WHAT YOU NEED TO DO:
1. From the passage on the BBC license fee, print everything from "One would not" down to "by its boats.".
2. In one to three sentences, explain how the passage on the BBC license fee supports its claim that one would not need to be a license-payer to listen to or watch the BBC.

The television license fee should be made
optional, with as many adults as wished to pay it at any given address free to
do so, including those who did not own a television set but who greatly valued,
for example, Radio Four. The Trustees would then be elected by and from among
the license-payers. Candidates would have to be sufficiently independent to
qualify in principle for the remuneration panels of their local authorities. Each
license-payer would vote for one, with the top two elected. The electoral areas
would be Scotland, Wales, Northern Ireland, and each of the nine English
regions. The Chairman would be appointed by the relevant Secretary of State,
with the approval of the relevant Select Committee. And the term of office
would be four years.
One would not need to be a member of the
Trust (i.e., a license-payer) to listen to or watch the BBC, just as one does
not need to be a member of the National Trust to visit its properties, or a
member of the Royal National Lifeboat Institution to be rescued by its boats.
That model could certainly be applied to everything from the Press Complaints
Commission to the Human Fertilisation and Embryology Authority, and arguably
even to the Supreme Court, although in that case with only one candidate per
region elected and with a vacancy arising only when a sitting member retired or
died.
We need to ban any person or other interest
from owning or controlling more than one national daily newspaper, or more than
one daily newspaper covering the same region or locality. To ban any person or
other interest from owning or controlling more than one national weekly
newspaper, or more than one weekly newspaper covering the same region or
locality. To ban any person or other interest from owning or controlling more
than one television station. To re-regionalise ITV under a combination of
municipal and mutual ownership. And to apply that same model to Channel Four,
but with central government replacing local government, subject to the
strictest possible parliamentary scrutiny.

PROVIDED DATA:
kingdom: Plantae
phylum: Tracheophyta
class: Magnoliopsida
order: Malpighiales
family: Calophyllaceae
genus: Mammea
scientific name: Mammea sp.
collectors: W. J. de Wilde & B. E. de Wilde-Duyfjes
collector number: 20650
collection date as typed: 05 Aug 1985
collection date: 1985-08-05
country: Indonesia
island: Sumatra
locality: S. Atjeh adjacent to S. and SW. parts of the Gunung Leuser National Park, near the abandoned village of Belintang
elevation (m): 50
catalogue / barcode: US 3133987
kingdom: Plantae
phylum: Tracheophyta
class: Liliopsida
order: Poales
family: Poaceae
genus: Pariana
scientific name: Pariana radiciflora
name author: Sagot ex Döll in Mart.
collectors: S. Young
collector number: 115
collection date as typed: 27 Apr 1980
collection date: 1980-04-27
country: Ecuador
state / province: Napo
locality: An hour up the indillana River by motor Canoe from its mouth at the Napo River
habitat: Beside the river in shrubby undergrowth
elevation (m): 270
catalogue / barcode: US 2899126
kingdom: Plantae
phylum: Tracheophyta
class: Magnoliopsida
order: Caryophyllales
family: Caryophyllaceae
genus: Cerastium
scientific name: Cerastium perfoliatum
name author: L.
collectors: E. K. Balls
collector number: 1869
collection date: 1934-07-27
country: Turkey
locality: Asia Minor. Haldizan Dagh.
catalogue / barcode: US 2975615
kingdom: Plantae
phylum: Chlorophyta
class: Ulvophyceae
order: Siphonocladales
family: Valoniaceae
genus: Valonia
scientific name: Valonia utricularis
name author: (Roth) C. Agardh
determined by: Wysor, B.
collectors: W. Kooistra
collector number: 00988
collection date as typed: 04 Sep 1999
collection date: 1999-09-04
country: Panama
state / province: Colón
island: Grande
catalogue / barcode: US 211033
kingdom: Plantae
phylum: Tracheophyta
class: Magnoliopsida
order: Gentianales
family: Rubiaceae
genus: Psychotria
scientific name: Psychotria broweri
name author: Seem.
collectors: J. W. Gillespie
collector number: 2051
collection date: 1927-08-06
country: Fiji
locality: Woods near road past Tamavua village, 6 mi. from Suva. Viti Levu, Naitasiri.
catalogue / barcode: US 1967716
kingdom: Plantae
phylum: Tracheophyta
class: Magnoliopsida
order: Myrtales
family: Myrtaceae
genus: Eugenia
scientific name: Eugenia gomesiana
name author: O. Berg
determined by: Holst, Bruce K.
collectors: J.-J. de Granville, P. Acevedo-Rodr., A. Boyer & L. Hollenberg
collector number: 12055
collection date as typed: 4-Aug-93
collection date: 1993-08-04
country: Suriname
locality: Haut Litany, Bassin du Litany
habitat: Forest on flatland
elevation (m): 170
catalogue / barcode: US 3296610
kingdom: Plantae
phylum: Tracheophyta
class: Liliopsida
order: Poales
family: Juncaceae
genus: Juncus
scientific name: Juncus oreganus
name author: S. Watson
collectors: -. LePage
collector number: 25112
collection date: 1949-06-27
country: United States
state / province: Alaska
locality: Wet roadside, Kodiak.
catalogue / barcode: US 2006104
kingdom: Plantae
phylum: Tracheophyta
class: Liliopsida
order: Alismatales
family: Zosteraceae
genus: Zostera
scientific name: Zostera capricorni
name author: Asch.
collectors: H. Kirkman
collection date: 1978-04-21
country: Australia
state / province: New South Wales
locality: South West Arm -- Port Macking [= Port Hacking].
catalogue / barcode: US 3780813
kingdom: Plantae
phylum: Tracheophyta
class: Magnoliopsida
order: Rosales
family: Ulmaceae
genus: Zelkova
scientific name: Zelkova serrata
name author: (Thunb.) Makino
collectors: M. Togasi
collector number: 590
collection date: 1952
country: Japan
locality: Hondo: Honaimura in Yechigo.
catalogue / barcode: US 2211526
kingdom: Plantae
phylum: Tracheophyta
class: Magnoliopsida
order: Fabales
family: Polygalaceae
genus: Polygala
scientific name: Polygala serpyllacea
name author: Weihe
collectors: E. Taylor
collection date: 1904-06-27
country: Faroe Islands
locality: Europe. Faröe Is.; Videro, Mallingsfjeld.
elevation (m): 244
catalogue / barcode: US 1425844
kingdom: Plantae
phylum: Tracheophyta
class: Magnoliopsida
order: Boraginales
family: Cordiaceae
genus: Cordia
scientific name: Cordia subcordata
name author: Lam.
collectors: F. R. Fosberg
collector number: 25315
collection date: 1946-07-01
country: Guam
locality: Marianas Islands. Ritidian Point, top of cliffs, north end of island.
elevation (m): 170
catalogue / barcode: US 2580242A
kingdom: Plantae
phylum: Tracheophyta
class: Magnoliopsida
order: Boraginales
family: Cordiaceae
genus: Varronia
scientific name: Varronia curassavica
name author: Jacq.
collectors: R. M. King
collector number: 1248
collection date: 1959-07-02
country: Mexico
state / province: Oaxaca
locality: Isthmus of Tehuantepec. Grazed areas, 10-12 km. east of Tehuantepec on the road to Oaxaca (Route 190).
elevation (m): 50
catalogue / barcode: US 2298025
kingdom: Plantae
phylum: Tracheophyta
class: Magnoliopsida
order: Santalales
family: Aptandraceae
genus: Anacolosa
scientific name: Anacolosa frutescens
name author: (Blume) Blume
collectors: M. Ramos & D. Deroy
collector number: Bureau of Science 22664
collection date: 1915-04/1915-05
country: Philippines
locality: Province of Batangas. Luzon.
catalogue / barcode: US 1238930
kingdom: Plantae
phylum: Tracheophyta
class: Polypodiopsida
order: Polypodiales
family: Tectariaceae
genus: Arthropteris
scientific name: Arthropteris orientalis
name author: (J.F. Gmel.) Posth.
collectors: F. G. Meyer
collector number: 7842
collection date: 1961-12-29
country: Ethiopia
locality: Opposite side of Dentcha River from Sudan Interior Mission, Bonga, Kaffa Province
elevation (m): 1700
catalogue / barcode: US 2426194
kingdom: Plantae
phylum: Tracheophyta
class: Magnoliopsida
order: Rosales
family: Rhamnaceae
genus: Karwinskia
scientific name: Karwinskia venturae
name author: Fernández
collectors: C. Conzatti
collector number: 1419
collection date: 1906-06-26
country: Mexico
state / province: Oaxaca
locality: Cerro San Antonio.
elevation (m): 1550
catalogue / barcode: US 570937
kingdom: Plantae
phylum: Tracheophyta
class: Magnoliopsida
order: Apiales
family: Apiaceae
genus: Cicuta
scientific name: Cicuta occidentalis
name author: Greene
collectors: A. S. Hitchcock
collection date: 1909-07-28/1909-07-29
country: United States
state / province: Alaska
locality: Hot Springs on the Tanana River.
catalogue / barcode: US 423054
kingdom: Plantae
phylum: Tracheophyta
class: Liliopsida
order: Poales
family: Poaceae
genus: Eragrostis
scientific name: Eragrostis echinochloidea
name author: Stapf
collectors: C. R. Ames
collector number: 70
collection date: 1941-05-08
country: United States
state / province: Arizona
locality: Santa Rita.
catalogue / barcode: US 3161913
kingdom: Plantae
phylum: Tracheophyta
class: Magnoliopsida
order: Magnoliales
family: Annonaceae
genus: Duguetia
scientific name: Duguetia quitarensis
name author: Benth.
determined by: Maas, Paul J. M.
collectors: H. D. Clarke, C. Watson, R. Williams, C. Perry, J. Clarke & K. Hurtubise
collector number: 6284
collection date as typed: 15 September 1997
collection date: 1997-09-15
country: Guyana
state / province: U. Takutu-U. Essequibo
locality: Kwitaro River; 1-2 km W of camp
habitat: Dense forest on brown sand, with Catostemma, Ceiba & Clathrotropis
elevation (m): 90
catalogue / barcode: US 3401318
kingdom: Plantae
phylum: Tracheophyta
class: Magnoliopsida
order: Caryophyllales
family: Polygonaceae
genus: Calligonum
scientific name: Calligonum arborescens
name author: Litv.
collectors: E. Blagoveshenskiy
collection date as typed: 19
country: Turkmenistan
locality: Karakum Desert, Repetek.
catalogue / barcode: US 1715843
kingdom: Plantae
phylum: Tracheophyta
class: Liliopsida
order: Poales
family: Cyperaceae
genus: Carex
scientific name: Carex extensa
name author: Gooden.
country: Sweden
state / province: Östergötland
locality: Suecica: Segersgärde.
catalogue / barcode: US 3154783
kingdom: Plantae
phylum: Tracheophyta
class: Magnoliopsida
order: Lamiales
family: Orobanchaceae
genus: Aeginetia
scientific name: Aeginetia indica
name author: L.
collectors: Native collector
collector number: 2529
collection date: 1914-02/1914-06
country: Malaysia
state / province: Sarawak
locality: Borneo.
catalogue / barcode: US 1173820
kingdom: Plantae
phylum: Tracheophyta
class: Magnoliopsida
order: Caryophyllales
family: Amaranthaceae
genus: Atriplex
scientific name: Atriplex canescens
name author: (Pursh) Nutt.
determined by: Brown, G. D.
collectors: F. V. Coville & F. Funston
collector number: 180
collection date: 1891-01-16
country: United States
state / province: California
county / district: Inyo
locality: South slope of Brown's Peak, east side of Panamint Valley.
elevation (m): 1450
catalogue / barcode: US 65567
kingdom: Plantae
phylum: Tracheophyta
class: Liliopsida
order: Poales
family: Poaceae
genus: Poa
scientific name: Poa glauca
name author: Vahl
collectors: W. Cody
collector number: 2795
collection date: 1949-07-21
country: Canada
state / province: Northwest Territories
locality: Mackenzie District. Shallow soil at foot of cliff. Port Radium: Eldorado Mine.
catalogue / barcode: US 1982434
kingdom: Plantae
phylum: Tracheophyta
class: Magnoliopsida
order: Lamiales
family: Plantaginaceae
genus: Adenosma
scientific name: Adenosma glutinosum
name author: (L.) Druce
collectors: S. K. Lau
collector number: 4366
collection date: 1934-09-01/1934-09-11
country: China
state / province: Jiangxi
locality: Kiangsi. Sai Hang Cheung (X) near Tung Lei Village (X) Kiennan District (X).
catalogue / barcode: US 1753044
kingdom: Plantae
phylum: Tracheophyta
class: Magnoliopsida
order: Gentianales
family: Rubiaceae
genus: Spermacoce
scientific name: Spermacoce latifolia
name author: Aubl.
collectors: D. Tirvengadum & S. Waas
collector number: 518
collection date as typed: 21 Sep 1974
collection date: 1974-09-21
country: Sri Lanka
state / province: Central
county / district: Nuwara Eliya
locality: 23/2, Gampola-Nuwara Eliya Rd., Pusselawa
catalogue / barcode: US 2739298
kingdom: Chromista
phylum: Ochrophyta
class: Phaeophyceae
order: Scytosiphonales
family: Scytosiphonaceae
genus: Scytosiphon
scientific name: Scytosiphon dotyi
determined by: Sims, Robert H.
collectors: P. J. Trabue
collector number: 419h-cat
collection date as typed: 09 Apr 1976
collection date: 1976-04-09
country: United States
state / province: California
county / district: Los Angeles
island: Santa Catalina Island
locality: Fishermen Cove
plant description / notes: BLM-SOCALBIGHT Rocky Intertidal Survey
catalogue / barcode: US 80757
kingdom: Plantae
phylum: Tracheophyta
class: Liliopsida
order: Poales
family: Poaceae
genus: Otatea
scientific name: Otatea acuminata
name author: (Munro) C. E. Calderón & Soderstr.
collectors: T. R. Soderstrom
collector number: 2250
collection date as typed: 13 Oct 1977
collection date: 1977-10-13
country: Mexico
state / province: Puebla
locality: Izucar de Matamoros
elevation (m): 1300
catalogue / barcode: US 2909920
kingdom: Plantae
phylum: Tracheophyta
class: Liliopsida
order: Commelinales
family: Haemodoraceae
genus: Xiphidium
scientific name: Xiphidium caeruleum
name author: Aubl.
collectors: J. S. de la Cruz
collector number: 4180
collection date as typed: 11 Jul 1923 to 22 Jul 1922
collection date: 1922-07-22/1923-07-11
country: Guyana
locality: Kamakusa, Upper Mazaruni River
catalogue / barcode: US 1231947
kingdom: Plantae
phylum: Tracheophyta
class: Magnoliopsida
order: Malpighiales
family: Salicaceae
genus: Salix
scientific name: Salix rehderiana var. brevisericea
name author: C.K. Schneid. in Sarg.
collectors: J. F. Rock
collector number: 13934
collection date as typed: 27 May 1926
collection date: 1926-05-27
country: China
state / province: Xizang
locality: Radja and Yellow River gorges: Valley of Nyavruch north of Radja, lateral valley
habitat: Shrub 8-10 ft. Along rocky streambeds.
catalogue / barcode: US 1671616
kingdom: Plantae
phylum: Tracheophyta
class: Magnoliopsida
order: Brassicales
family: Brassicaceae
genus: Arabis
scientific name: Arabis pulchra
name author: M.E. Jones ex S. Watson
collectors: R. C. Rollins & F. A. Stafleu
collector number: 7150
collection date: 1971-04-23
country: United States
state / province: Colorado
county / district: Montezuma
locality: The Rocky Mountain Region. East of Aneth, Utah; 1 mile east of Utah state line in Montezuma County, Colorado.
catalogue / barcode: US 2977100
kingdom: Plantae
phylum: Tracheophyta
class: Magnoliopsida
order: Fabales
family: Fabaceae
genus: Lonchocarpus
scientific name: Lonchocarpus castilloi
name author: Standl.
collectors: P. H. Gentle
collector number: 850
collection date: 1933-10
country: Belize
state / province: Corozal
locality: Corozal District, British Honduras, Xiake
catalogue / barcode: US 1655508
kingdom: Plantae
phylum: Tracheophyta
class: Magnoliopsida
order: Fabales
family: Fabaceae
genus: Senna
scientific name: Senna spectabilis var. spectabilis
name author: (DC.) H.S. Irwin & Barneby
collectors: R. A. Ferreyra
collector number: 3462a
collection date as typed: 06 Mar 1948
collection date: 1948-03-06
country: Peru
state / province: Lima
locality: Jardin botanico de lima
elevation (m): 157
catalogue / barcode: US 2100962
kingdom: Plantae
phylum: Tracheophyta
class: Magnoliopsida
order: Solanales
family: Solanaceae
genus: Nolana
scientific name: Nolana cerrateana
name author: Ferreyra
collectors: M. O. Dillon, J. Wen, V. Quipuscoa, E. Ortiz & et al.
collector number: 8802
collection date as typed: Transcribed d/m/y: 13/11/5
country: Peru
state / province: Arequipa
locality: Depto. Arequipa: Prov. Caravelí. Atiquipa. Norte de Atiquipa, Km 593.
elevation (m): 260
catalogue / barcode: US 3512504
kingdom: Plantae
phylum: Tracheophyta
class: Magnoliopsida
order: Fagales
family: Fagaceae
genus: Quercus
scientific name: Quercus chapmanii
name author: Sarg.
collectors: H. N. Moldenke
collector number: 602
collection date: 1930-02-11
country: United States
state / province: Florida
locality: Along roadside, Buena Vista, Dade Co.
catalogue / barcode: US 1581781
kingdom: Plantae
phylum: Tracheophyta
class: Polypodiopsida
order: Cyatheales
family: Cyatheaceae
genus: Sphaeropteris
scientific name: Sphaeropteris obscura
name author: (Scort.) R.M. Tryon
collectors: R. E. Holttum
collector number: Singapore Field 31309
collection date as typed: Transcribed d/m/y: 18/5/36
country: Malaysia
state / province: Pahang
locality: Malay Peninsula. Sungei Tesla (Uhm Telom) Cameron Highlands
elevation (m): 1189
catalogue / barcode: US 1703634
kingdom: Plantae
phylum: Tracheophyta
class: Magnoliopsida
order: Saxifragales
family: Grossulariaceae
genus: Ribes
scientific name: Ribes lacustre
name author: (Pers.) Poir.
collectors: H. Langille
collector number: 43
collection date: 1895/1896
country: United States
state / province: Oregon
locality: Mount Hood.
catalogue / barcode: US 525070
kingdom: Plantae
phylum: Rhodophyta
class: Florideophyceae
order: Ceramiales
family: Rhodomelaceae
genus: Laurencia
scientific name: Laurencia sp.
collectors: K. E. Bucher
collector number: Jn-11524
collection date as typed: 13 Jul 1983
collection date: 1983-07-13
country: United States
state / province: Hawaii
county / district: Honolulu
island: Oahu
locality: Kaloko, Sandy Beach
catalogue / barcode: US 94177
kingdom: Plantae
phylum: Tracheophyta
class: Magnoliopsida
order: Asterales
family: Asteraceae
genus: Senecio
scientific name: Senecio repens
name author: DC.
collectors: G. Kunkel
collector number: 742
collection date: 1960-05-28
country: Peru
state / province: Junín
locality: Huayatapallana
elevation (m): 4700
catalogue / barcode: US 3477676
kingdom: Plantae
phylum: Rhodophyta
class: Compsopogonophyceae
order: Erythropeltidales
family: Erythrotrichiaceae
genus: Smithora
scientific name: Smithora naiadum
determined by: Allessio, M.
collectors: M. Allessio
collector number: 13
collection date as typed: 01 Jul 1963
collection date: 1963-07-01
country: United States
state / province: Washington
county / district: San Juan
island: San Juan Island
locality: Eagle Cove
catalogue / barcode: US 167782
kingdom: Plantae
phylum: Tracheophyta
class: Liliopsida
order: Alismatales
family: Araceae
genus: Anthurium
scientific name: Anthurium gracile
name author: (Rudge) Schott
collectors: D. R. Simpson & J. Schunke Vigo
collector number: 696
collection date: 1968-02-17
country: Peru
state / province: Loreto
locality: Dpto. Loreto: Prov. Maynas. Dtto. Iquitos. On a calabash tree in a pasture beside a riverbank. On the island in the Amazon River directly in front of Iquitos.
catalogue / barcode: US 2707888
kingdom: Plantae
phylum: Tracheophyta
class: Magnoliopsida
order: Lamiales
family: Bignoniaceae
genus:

FINAL ANSWERS:
1.
One would not need to be a member of the
Trust (i.e., a license-payer) to listen to or watch the BBC, just as one does
not need to be a member of the National Trust to visit its properties, or a
member of the Royal National Lifeboat Institution to be rescued by its boats.

2. The passage compares this to other institutions. One need not be a member of the National Trust to visit its properties. Nor need one be a member of the Royal National Lifeboat Institution to be rescued by its boats.